La question du périmètre de l’économie sociale et solidaire est, depuis vingt ans, une tarte à la crème que l’on aime resservir. Le jeu du qui est in, qui est out, en même temps qu’il nourrit les quêtes identitaires, fournit nombre d’énigmes insolubles et amusantes : pourquoi les comités d’entreprise ne sont-ils jamais cités comme parties prenantes de l’ESS ? Pourquoi Henry Ford ou Édouard Leclerc ne sont-ils pas considérés comme des entrepreneurs sociaux ? Etc.
Si la « catégorie de pensée ESS » est difficile à appréhender, c’est qu’on prétend lui déterminer un contour objectif. C’est nier que toute taxinomie repose sur une approche et des choix arbitraires. Or, comme son nom l’indique, l’économie sociale ET solidaire a refusé de choisir et n’assume aucune des divergences idéologiques qui la traversent.

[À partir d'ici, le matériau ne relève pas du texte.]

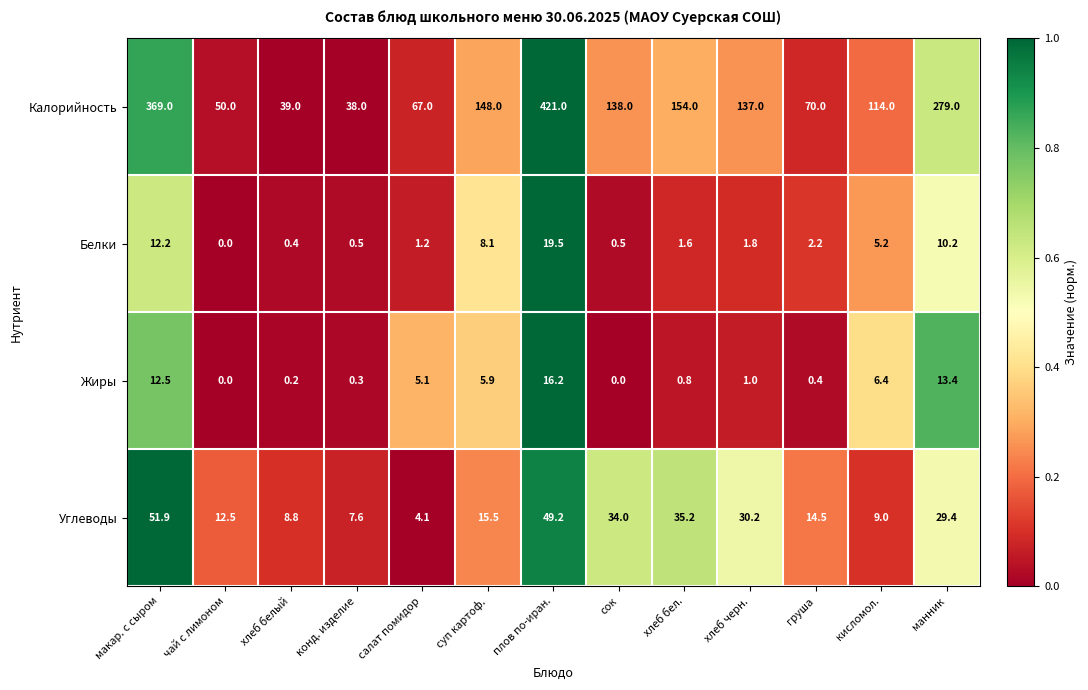

Which series has the largest range (max minus min)?

Калорийность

Faisons preuve de malice : si l’ESS existe, n’est-ce pas justement pour refouler la question de l’idéologie, du projet politique qui devrait normalement se loger au cœur de toute initiative associative, coopérative ou mutualiste ? Sous l’étiquette ESS, tout devient tellement plus humaniste, moins subversif, moins radical.